Trafik kazası sonrası aracı hasar gören sürücülerin araçları trafik sigortası veya kasko tarafından karşılanmaktaysa da, araçta bulunan hasar kaydından dolayı değeri düşmektedir. Aracın değerinin düşmesinin yanı sıra araçtaki hasar kaydından dolayı satılması da oldukça güç konuma gelmektedir. Dolayısıyla, trafik kazası sonrası kusuru bulunmayan araç sahibi, aracında meydana gelen değer kaybına yönelik araç değer kaybı tazminat davası açabilmektedir. (Bakınız bu konu hakkındaki yazımız)
Araç değer kaybı tazminat davasında, kusuru bulunmayan veya kusuru daha az olan araç sahibi kazaya sebep olan aracın sürücüsüne karşı dava açabilir. Kazaya neden olan aracın sürücüsü ile ruhsat sahibinin farklı olması durumunda ise, ruhsat sahibine karşı da dava açılabilir. Bunun yanı sıra, kazaya sebep olan aracın sigortası varsa ve trafik kazası sebebiyle meydana gelen değer kaybı da poliçe kapsamına alınmışsa sigorta şirketine karşı da dava açılabilir.
Motorlu araç kazalarından doğan maddi zararların tazminine ilişkin bu talepler için kanun belirli bir zamanaşımı süresi öngörmüştür. Zamanaşımı 2918 Sayılı Karayolları Trafik Kanunu 109.maddede: “Motorlu araç kazalarından doğan maddi zararların tazminine ilişkin talepler, zarar görenin, zararı ve tazminat yükümlüsünü öğrendiği tarihten başlayarak iki yıl ve herhalde, kaza gününden başlayarak on yıl içinde zamanaşımına uğrar. Dava, cezayı gerektiren bir fiilden doğar ve ceza kanunu bu fiil için daha uzun bir zaman aşımı süresi öngörmüş bulunursa, bu süre, maddi tazminat talepleri için de geçerlidir. Zamanaşımı, tazminat yükümlüsüne karşı kesilirse, sigortacıya karşı da kesilmiş olur. Sigortacı bakımından kesilen zamanaşımı, tazminat yükümlüsü bakımından da kesilmiş sayılır. Motorlu araç kazalarında tazminat yükümlülerinin birbirlerine karşı rücu hakları, kendi yükümlülüklerini tam olarak yerine getirdikleri ve rücu edilecek kimseyi öğrendikleri günden başlayarak iki yılda zamanaşımına uğrar. Diğer hususlarda, genel hükümler uygulanır.” şeklinde düzenlenmiştir.

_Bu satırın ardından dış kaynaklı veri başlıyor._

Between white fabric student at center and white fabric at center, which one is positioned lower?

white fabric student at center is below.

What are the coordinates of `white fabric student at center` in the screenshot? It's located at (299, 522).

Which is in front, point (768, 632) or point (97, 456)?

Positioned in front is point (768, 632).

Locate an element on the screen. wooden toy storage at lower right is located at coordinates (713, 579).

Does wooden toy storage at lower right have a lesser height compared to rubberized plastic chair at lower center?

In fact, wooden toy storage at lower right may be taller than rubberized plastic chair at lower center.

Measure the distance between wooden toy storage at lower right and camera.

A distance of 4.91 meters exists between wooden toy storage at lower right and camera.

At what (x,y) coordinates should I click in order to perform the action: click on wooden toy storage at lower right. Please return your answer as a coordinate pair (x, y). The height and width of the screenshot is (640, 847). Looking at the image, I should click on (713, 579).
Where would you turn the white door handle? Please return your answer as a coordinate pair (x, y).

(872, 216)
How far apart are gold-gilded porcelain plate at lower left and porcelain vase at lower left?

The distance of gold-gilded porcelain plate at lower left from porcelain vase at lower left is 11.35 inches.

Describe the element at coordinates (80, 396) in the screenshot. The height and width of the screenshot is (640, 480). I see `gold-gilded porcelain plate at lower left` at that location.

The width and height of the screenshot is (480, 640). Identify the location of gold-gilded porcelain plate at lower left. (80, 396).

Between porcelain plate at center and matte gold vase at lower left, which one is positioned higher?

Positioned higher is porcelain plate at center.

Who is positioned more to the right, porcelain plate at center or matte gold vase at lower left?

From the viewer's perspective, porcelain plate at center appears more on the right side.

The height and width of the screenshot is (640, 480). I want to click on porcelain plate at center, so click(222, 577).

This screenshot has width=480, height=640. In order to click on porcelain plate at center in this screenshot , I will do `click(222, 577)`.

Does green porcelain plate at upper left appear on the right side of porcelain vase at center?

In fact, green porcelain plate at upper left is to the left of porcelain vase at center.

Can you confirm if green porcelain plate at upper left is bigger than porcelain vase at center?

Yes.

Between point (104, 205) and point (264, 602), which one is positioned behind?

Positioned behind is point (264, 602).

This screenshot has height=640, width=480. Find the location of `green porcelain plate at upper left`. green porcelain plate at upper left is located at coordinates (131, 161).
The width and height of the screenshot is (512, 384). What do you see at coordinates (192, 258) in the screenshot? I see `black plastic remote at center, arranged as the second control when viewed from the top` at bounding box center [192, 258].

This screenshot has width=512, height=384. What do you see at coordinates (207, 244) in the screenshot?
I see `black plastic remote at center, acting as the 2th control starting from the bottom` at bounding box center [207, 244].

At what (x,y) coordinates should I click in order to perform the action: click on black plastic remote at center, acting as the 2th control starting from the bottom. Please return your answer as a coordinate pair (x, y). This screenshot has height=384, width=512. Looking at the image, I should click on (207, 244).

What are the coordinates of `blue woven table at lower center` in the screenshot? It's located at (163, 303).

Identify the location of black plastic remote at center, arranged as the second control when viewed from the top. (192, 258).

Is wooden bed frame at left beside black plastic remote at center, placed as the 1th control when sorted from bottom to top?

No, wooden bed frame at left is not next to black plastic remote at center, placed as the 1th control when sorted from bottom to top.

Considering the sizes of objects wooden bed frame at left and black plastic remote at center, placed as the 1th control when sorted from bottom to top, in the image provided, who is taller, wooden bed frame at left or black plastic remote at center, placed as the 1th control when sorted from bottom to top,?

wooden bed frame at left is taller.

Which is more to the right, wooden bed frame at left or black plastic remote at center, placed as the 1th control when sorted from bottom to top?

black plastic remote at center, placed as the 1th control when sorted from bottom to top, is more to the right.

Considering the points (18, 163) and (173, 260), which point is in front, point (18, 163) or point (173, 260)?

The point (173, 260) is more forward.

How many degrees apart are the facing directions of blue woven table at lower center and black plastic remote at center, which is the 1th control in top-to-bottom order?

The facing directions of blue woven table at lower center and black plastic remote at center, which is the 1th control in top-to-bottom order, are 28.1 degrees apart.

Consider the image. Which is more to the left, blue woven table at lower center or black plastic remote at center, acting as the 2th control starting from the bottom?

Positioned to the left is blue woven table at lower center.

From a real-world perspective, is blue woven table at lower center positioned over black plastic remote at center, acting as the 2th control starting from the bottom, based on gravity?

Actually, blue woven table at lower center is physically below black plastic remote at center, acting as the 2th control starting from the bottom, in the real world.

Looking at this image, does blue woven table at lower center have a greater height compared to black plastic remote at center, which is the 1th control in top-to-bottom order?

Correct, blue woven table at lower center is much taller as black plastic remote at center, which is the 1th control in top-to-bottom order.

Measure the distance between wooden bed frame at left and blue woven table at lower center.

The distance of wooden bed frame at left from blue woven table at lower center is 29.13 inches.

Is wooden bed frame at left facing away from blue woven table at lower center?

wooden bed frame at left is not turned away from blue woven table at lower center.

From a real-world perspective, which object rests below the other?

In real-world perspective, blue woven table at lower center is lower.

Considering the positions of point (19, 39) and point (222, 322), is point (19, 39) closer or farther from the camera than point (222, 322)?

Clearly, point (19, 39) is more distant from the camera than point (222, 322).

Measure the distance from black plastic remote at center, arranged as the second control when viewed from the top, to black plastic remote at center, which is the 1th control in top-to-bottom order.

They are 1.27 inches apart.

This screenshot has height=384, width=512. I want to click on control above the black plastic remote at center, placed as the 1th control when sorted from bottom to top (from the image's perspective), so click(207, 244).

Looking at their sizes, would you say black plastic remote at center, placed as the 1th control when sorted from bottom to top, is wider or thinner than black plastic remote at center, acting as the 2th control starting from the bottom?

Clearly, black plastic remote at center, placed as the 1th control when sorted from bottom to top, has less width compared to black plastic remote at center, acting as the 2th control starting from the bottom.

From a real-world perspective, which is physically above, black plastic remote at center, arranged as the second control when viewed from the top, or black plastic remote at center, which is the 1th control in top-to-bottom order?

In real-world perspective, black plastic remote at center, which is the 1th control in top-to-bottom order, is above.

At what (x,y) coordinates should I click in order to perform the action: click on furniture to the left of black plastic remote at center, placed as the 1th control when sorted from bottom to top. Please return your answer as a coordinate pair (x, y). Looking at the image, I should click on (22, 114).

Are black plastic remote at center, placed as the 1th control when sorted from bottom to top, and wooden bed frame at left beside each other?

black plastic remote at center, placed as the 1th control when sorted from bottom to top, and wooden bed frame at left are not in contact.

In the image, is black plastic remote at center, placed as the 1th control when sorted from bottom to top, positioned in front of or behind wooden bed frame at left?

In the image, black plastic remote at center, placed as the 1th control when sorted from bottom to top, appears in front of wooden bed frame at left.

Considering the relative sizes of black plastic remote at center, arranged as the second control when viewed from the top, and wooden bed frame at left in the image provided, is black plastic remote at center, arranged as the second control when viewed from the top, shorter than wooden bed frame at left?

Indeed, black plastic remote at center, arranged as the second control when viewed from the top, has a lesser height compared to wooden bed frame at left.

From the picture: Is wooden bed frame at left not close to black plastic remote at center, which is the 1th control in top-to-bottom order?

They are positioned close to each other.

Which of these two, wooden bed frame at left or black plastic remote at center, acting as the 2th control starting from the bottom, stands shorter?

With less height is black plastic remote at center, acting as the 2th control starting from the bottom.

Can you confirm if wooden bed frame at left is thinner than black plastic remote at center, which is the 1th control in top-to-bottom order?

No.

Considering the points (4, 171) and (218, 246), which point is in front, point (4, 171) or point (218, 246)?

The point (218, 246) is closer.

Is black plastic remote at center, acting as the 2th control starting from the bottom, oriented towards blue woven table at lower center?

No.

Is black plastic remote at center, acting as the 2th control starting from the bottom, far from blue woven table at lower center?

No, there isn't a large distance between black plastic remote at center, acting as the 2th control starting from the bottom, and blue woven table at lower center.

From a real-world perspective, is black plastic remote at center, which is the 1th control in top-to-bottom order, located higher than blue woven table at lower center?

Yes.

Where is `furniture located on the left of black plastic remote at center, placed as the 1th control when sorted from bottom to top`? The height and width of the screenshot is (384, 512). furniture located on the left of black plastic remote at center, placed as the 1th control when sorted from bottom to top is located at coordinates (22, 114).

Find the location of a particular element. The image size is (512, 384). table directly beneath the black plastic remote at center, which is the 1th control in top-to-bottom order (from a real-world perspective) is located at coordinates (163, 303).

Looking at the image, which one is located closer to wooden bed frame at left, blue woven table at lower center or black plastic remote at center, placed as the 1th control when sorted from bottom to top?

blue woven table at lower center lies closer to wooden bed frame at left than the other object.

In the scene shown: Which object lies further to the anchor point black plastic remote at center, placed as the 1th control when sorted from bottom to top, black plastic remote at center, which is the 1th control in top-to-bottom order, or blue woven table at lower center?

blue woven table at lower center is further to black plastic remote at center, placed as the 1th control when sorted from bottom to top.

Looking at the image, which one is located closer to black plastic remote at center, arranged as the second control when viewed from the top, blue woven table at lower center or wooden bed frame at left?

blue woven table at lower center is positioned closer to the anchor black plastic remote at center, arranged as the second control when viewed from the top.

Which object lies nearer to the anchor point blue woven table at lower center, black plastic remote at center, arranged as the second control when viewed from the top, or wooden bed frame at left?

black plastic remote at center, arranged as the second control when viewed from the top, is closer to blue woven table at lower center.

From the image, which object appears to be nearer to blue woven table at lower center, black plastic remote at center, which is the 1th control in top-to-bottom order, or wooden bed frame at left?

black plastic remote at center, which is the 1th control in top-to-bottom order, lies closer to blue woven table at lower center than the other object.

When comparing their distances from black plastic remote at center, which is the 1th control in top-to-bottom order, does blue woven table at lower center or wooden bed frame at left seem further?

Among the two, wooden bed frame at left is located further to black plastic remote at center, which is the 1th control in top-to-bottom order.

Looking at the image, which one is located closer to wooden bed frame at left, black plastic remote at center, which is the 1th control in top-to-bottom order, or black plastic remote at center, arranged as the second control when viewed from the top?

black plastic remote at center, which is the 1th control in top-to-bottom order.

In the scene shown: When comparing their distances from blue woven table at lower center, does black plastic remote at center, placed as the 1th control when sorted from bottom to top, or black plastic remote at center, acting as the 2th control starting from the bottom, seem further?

Dolayısıyla, trafik kazalarından kaynaklanan araç değer kaybı tazminat davasından kaynaklanan talepler, zarar gören sürücünün zararı öğrenmesinden itibaren iki yıl içerisinde zamanaşımına uğramaktadır. Sürücü bir şekilde zararı çok geç bir tarihte öğrendiyse, bu halde de en geç kaza tarihinden itibaren on yıl içerisinde kazadan kaynaklanan talepler zamanaşımına uğrayacaktır.